The majority of the novel takes place over the course of the four long days of the chamber’s decompression. As the divers wait for freedom, they tell each other stories – some for the first time, but many are old favourites, as these people have worked together on and off over the years, contractors who go where the work is, and work with whomever happens to be assigned to the job. Many, including our narrator, Brooke, have secrets that will be drawn out slowly as time passes and their situation becomes untenable, but these will come later. As the long wait begins they’re more interested in how Jumbo lost his fingers; how Tea-Bag got his nickname; was Mike actually a Navy SEAL in a past life, or is that all just rumours and speculation? There’s a camaraderie between these central characters, relationships built up over years, some of which follow them onshore, some that only exist in the no-time afforded by being locked up in a small capsule for weeks on end.

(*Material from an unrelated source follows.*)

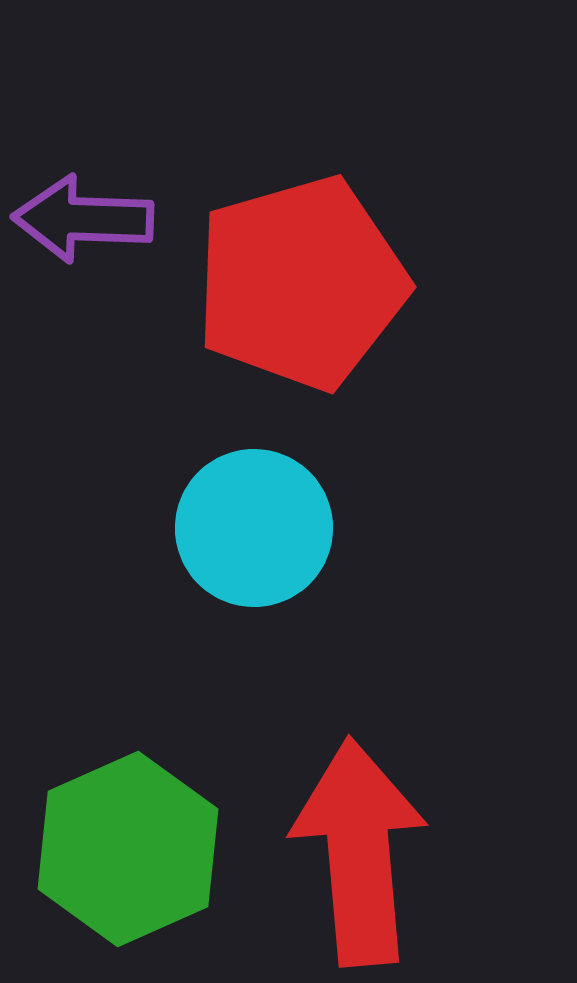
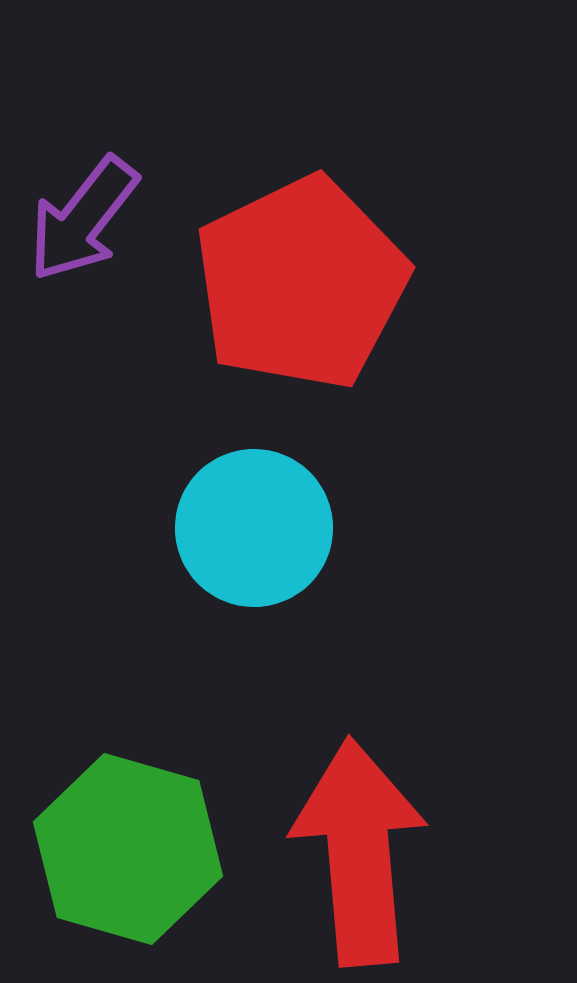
purple arrow: rotated 54 degrees counterclockwise
red pentagon: rotated 10 degrees counterclockwise
green hexagon: rotated 20 degrees counterclockwise
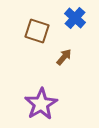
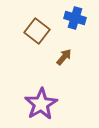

We grow attached to the four surviving men as we see them through the eyes of Brooke, the only woman in the crew, but also one of only a handful of women working as a “sat diver” in the North Sea or, indeed, anywhere in the world. This is a very small community, and everyone seems to know everyone else and Dean makes us feel part of that while we inhabit the world of the chamber.

It occurred to me as I was reading The Chamber that in nine published novels – so far – Will Dean has yet to present a story from the male point of view. His Tuva Moodyson novels are obvious, but his three previous standalone novels, and now this latest one, have all featured female protagonists. To say that his representation of women is spot-on seems like something of an understatement. Certainly with The Chamber he tries to give us some sense of just how alien this world is to someone who is very much in the minority, someone who has probably had to work twice as hard as everyone else in that capsule to get where she is. It’s difficult to think of a female writer who could have provided a better insight into the mind of a woman in this situation. To complicate matters, we discover quite early on that Brooke may not be the most reliable of narrators, and that she may not be telling us everything she knows. This leaves everything open to a certain…ambiguity that, rather than frustrating the reader, makes the five-star ending even more satisfying.

The Chamber is claustrophobic and intense, a non-stop thriller that will probably leave you needing a massage to loosen your tensed muscles. We feel every minute that these divers spend in that pressurised capsule – and some of those minutes feel like hours or days without ever straying into the realms of boring or overplayed. Cracking this book open feels like the hatch on the titular chamber slamming closed: we’re in this for the duration, and it will be a looooong decompression before it’s finally finished with us. Fans of Will Dean’s standalone novels will know what sort of thing to expect, if not necessarily the subject. Fans of the Tuva Moodyson books should give it (and Dean’s other standalones) a shot – it combines his eye for a good mystery with his trademark dark humour and the occasional twist to produce something completely unexpected and totally unforgettable. If you’re completely new to this fantastic author, then there is no better place to start than one of his best novels to date (and that’s a very high bar, which seems to get higher and higher with each subsequent release). One of Britain’s greatest living storytellers, and one of the best novels you’ll read this year, without a doubt, and one not to be missed.